These two entrances are orthogonal, ie, diametrically opposed, meaning that they exclude each other. They thus don’t just contradict each other, but moreover don’t even share any common ground. It means that proponents for the two approaches simply think that proponents of the other approach is totally stupid.
Both approaches can reason logically on the basis of their respective fundamental assumption (ie, axiom), but the difference between them is that objectivity is consistent, ie, without contradictions, whereas subjectivity is inconsistent, ie, ending in paradox, as Russell’s paradox (published in 1901) revealed.
This fact means that the longest we can reach with a discussion is to be consistent, and that consistency inevitably leads us into some orthogonal carousel around an interface middle, wherein one extreme attaches to another extreme. The only alternative is to end in paradox, as cladistics and particle physics do, which, of course, can’t be real. (If it had been real, then everything would have been possible, eg, I could have eaten a cake and kept it at the same time, and there would not have been any “natural laws”.)

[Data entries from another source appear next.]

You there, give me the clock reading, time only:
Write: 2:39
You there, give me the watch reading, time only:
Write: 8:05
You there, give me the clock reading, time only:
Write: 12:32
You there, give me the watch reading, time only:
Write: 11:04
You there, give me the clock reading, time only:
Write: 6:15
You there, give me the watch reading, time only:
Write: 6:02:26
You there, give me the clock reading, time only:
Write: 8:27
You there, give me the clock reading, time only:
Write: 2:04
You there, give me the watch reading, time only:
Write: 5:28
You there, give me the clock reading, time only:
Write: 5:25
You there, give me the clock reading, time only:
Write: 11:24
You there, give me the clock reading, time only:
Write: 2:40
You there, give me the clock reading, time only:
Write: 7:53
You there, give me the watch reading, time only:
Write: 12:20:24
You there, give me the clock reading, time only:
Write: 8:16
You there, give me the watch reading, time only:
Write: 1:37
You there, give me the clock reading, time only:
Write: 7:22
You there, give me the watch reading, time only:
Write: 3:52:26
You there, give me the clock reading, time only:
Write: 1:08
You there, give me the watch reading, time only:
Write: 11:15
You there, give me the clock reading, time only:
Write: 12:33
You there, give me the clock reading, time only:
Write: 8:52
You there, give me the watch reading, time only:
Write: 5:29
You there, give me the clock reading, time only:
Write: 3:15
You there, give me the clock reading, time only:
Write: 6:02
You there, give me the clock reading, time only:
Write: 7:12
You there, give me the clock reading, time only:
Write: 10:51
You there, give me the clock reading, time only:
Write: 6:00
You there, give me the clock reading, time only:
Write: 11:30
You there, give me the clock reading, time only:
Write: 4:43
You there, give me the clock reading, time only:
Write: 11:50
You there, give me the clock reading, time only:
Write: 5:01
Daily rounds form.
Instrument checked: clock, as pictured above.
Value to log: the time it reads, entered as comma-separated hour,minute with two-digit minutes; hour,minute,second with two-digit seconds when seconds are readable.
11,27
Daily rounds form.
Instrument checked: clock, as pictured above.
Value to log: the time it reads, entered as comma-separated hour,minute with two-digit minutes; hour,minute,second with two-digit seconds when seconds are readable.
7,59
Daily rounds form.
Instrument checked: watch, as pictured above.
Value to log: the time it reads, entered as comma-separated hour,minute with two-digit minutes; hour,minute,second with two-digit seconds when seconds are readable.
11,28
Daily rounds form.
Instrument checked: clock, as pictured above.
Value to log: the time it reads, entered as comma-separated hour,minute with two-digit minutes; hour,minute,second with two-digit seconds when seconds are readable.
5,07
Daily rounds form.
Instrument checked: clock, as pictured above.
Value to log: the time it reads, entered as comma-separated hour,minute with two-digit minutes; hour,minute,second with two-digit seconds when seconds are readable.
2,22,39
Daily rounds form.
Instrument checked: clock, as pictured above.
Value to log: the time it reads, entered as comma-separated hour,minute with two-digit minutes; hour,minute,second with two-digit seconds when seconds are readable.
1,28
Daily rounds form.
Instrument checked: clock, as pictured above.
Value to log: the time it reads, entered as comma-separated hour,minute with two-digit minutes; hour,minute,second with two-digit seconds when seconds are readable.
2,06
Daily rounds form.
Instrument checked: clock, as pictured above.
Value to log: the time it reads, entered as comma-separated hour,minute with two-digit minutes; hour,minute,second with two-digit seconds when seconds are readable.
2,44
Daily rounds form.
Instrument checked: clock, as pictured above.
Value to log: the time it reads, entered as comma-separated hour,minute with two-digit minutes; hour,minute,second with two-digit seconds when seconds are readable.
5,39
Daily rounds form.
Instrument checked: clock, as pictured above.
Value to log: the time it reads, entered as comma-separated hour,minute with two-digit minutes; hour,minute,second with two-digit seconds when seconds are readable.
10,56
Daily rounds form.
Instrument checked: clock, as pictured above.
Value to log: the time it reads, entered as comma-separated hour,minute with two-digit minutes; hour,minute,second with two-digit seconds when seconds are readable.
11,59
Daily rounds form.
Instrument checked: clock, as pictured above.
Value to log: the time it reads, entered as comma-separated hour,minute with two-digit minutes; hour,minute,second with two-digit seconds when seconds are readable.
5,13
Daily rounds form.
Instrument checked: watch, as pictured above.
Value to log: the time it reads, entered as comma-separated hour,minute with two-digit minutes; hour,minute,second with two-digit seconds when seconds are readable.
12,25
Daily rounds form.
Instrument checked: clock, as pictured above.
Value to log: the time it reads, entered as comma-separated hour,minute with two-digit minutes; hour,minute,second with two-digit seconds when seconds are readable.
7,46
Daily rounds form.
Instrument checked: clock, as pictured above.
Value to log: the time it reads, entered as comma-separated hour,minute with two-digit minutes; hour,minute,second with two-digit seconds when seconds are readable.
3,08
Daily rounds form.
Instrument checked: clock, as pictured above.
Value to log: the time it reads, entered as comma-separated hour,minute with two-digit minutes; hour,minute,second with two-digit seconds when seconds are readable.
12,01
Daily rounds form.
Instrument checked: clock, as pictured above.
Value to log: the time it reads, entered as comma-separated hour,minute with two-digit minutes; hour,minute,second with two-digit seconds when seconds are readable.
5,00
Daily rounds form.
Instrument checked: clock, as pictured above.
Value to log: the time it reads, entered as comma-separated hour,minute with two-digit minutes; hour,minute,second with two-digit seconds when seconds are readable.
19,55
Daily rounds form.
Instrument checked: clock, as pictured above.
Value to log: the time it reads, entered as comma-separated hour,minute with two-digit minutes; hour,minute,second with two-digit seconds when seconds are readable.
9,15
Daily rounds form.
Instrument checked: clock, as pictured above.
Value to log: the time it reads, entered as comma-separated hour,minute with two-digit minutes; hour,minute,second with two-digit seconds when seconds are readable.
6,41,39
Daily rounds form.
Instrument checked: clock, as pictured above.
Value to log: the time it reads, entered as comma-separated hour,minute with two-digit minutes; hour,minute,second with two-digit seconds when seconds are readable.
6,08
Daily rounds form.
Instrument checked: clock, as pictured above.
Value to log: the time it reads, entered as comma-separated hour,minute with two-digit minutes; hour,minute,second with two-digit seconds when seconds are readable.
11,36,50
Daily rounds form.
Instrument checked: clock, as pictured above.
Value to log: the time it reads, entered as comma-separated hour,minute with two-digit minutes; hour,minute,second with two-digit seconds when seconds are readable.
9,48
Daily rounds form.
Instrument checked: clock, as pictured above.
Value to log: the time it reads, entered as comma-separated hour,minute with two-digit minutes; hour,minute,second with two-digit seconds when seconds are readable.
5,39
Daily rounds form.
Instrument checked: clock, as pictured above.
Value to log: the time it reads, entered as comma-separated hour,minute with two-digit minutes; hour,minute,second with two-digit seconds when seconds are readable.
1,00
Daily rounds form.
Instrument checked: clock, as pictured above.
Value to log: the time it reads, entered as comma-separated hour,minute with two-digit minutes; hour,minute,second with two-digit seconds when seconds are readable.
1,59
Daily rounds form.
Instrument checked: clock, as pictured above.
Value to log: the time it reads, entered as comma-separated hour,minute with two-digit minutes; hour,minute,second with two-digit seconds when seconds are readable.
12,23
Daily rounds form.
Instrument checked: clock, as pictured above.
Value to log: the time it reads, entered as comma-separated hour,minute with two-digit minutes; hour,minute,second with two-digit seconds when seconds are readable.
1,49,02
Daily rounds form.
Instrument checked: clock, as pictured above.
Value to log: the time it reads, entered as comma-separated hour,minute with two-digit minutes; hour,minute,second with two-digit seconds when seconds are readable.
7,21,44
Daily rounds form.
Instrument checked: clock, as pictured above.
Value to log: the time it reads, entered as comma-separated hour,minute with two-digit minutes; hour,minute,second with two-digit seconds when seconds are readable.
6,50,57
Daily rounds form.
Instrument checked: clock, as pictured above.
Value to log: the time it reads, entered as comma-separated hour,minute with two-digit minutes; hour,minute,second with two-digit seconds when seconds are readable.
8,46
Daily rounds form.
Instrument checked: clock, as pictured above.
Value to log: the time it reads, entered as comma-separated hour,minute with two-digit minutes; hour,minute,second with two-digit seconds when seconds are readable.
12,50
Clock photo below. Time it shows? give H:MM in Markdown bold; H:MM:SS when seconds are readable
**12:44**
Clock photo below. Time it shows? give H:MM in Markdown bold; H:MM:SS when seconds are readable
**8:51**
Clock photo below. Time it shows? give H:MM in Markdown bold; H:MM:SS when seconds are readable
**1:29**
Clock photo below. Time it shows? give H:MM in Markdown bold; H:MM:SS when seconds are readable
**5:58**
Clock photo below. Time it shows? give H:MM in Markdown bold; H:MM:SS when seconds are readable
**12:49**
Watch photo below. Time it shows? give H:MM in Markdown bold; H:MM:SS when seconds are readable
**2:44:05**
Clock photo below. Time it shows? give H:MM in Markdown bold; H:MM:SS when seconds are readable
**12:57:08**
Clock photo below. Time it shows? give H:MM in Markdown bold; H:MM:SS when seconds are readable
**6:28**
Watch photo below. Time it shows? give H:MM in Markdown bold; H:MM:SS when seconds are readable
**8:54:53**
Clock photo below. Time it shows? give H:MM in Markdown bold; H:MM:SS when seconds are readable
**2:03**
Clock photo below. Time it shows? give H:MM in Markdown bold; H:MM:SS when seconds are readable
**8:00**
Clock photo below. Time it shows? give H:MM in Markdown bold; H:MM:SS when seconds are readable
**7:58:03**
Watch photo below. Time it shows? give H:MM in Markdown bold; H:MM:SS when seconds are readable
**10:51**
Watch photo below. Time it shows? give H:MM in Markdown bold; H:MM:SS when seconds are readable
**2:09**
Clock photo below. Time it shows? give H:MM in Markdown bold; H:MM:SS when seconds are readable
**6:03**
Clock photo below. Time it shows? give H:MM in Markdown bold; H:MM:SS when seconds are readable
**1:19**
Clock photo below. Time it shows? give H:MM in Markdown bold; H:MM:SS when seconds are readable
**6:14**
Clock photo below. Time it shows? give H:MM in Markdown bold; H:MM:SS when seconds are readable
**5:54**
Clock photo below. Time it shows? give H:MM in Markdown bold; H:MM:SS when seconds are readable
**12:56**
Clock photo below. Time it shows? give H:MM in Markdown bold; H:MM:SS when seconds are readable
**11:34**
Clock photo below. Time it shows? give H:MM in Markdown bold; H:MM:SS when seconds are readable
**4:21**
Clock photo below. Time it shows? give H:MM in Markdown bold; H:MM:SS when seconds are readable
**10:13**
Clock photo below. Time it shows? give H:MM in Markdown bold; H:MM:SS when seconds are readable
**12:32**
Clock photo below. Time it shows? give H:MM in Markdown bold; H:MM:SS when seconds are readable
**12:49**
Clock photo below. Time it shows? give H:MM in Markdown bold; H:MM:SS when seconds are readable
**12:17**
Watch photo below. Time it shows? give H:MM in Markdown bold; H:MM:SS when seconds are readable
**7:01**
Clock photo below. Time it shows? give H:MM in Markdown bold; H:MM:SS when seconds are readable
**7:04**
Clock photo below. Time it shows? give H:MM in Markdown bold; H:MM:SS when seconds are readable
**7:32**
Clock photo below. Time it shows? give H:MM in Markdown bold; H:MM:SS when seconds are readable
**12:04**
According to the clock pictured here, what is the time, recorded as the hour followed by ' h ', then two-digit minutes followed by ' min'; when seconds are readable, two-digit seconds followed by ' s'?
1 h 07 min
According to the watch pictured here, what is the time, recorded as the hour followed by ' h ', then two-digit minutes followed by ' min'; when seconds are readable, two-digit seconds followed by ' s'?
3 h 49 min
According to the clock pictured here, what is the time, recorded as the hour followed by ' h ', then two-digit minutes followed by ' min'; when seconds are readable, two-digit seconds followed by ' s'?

This orthogonal carousel has mathematics already found by its axiomatic set theory. It means that it can derive the whole of mathematics from logic. This (ie, mathematics) is thus the longest we can reach with a discussion about something, that is, to a consistent system for such discussions. We can thus find out how we must discuss something, but neither any particular nor any general solution of any particular discussion.
The target of discussions thus eludes us by that the two entrances to discussion excludes a target, instead only offering us a scheme for a consistent discussion, which sends us to an interface which bounces us back into discussion from an extreme into another extreme. Discussion is thus endless by returning into itself in all directions, except the inconsistent exits into paradoxes, like “the true tree of life” of cladistics and “Higgs particle” of particle physics.
Discussion can thus never lead us to a true description of anything, except a true description how we must discuss something. Words can’t reach deeper than to an understanding of how they can be used. The mystery of what something “reslly is” is thus beyond our reach.